You'll have to read the article to find out whodunit, but it's practically ripped from the pages of Arthur Conan Doyle, part of "a career that would give a Hollywood screenwriter envy."

In that, Clement was well ahead of the times as well, producing a movie to "deliver a moral message to the world," Dregs of the City. Starring was Alice Clement, playing Alice Clement. This was too much for the CPD; their movie censor board banned it from the city because it "exaggerated life in the vice dens of Chicago and 'thereby tended to give strangers false impressions of the city’s dregs.'"

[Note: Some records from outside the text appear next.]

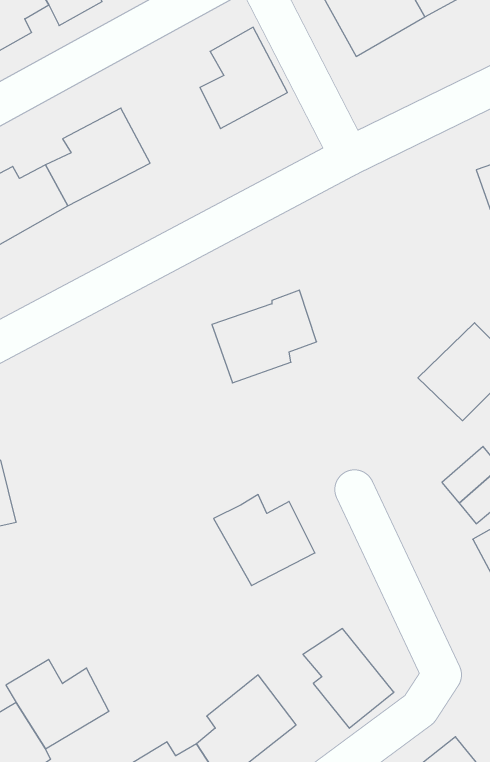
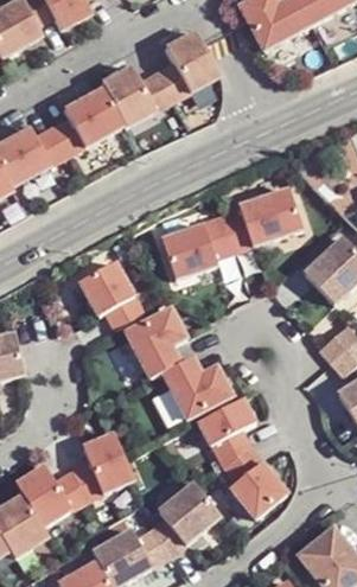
building: none -> [96,69,167,130]
building: none -> [222,187,304,251]
building: none -> [79,262,144,330]
building: none -> [126,308,187,379]
building: none -> [199,398,256,467]
building: none -> [75,440,136,506]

With the ban of Dregs in 1920, Clement had hit her ceiling, as remarkably high as it was. Then in her 40s, she began to slip out of the papers. In 1926, she was demoted out of the detective bureau; by the end of the year, she died at 48 from diabetes. Her legacy quickly faded as well, though not among her family, as Smith found when he tracked down her great-grandson, a Streamwood cop. The case of the vanishing female detective is something of a mystery; it's far too good a story to just disappear.

 

* Not the first female PI in Chicago, by a longshot. That would be Kate Warne, right-hand woman of Allan Pinkerton, who used her feminine wiles to pose as a Southern belle while helping uncover the Baltimore plot to assassinate Abraham Lincoln. She died not long after the Civil War, and was buried in the Pinkerton plot in Graceland Cemetary; the author of this post claims to have a possible picture of Warne standing behind Pinkerton at a war camp.

** Probably not the first female cop in Chicago, and America, which is an interesting story in its own right.